Aufgabe —
Beantworte anhand des folgenden Textes über das Jahr 1991 diese Fragen:
1. Wann wurde die Sowjetunion aufgelöst?
2. Wer bot im August den Panzern die Stirn?
3. Als was galten die Mudschaheddin in der antikommunistischen Denkschablone?

Vorliegender Text —
──────────────────────────────

Vielleicht lohnt sich die Erinnerung daran, dass 2021 nicht nur der Jahrestag von 9/11 ist, sondern dass auch zehn Jahre zuvor viel geschah. Damals fand nicht nur der Krieg um Kuwait statt, sondern Ende des Jahres 1991 wurde die Sowjetunion, schon damals nur noch ein Gespenst ihrer selbst, aufgelöst. Erinnert sich noch wer an Boris Jelzin, der im August den Panzern die Stirn bot? Zwei Jahre zuvor war der letzte Rotarmist aus Afghanistan abgezogen, im Westen herrschte Jubel über diese Niederlage Moskaus am Hindukusch, und die von den USA ausgerüsteten Mudschaheddin galten in der antikommunistischen Denkschablone als wahre Freiheitskämpfer.

──────────────────────────────

Inhalt des Datensatzes —

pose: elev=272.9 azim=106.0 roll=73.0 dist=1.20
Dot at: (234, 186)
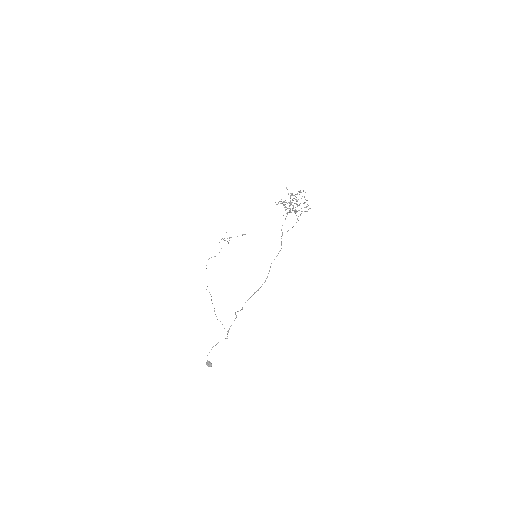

──────────────────────────────

Lösung —
1. Ende des Jahres 1991
2. Boris Jelzin
3. Als wahre Freiheitskämpfer